In [1]:
from QuakeAPI.DBQueries import *
import pandas as pd
from sklearn.neighbors import NearestNeighbors
import numpy as np

# Lining Up Data 

We have two data sources: EMSC and USGS. Many earthquakes are reported by both places. We need a way to line up the quakes that are the same between the two sources. Unfortunately the time can be off by as much as several seconds, so they aren't exact matches. 

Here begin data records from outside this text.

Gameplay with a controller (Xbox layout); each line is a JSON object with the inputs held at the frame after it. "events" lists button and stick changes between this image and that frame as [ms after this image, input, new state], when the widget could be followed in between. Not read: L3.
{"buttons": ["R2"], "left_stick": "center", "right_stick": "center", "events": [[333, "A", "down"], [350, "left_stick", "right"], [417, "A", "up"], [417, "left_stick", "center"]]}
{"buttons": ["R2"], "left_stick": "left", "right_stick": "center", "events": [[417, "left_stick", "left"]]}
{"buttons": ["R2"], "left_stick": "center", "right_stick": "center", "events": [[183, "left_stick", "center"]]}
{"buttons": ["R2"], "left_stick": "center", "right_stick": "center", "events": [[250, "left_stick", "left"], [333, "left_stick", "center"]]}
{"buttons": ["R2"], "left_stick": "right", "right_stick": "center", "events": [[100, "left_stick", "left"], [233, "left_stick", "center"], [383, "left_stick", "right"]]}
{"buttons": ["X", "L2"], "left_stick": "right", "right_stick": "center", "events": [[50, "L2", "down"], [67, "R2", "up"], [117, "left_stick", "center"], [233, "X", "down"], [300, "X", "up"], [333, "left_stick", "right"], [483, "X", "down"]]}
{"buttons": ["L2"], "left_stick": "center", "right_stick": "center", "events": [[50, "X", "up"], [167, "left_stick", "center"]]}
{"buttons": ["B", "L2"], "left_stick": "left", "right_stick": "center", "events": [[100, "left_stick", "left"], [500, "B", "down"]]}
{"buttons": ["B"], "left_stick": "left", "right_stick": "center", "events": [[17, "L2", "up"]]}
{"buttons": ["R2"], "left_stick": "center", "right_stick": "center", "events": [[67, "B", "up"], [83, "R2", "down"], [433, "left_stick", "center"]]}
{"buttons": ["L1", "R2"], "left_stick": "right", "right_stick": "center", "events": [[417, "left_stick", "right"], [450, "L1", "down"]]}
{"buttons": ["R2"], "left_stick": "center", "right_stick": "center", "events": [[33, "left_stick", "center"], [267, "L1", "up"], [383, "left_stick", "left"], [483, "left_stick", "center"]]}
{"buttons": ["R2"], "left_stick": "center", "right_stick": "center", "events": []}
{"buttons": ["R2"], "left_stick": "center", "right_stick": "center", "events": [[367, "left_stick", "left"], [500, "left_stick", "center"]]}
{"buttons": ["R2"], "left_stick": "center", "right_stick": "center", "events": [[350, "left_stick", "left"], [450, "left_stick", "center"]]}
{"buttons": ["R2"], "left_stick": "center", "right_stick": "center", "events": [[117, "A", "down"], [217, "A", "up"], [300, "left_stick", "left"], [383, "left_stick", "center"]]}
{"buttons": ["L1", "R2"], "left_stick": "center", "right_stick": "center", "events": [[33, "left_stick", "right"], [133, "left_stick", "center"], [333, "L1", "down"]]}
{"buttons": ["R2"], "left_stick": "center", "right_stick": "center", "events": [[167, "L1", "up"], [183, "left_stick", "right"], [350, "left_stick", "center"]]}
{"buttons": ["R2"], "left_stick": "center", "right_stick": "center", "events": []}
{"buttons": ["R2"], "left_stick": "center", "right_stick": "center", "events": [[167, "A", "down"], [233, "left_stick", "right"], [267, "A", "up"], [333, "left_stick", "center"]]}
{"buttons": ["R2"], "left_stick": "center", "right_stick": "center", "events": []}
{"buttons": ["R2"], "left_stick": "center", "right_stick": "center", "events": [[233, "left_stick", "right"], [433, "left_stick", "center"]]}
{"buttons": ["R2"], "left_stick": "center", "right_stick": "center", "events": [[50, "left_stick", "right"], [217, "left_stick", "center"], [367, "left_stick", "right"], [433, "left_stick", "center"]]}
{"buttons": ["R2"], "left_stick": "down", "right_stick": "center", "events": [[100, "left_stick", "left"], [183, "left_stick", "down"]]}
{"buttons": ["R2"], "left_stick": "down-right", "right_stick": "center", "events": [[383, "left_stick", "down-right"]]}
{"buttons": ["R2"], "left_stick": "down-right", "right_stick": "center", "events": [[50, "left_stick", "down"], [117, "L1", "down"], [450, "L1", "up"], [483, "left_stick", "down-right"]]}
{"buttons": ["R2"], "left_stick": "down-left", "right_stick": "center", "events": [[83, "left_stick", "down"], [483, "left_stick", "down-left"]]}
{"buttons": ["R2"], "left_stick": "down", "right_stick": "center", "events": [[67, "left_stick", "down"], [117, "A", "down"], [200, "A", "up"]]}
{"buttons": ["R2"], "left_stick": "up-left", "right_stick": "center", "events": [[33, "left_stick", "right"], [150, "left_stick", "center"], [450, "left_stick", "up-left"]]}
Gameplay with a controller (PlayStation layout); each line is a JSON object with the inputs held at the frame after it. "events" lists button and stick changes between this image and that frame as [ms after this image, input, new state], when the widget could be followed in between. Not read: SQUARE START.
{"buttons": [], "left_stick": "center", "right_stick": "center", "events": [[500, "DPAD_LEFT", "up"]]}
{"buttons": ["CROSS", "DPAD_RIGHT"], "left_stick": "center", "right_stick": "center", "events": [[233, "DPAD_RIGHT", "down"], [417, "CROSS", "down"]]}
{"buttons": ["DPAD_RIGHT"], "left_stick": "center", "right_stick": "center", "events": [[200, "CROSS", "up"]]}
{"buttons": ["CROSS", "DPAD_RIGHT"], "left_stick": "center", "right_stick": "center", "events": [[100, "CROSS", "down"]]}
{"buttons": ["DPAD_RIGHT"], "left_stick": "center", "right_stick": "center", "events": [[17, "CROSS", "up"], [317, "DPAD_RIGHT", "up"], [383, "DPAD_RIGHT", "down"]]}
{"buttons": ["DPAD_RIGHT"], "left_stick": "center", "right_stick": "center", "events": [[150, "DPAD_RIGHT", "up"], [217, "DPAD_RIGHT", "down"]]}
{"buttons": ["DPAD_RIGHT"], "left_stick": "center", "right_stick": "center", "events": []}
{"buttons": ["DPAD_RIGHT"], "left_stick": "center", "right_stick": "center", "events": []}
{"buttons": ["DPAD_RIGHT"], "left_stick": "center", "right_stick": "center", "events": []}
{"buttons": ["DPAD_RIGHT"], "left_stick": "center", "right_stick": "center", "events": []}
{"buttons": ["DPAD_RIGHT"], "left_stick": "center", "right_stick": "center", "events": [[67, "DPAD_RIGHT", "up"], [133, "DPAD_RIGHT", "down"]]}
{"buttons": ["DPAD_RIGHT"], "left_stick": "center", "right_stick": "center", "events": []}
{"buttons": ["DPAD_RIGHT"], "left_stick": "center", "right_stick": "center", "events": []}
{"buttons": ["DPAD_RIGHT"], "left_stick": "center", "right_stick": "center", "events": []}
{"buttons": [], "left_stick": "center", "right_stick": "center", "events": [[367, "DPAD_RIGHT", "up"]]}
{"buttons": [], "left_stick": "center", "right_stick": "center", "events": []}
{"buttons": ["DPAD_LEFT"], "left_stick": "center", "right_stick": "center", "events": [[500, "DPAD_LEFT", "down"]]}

## First thought: K-neighbors

for sake of experimentation I'm going to pull out 2000 quakes from USGS and EMSC and then compare them. 

In [2]:
USGS_QUAKES = query_all('SELECT id, time, latitude, longitude, magnitude FROM USGS where magnitude >= 0;')
EMSC_QUAKES = query_all('SELECT id, time, latitude, longitude, magnitude FROM EMSC ORDER BY TIME DESC LIMIT 20000;')
len(USGS_QUAKES), len(EMSC_QUAKES)

(22993, 20000)

Data is in the structure:

'id': quake[0]

'place': quake[1]

'time': quake[2]

'lat': quake[3]

'lon': quake[4]

'mag': quake[5]

In [11]:
#there were NA values to get rid of 
df = pd.DataFrame(USGS_QUAKES)
df = df.dropna()
df = df.set_index(0)
edf = pd.DataFrame(EMSC_QUAKES).set_index(0)
edf.head()


Unnamed: 0_level_0,1,2,3,4
0,Unnamed: 1_level_1,Unnamed: 2_level_1,Unnamed: 3_level_1,Unnamed: 4_level_1
1,1586237049900,37.8,16.91,2.9
2,1586236321100,19.2,-155.48,2.2
3,1586236127700,33.51,-116.52,2.1
4,1586234922400,38.42,25.88,2.1
5,1586234581600,38.27,38.82,2.1


In [4]:
# instanciate the classifier
classifier = NearestNeighbors(n_neighbors=1)

In [5]:
# train the classifier 
classifier.fit(df)

NearestNeighbors(algorithm='auto', leaf_size=30, metric='minkowski',
                 metric_params=None, n_jobs=None, n_neighbors=1, p=2,
                 radius=1.0)

In [12]:
# run the classifier on all the data 
distance, index = classifier.kneighbors(edf)

In [30]:
#check the best match
distance.min()

6.348473394446884

In [77]:
# well damn. There aren't any found. I should come back and try alternate algorithms
times = []
for i, dist in enumerate(distance):
    if dist < 20000:
        if np.absolute(USGS_QUAKES[index[i][0]][1]-EMSC_QUAKES[i][1]) < 1000:
            print(USGS_QUAKES[index[i][0]])
            print(EMSC_QUAKES[i])
            print()

(20376, 1585986334270, 33.515667, -116.5168304, 1.15)
(718, 1585986335100, 44.27, -115.24, 2.7)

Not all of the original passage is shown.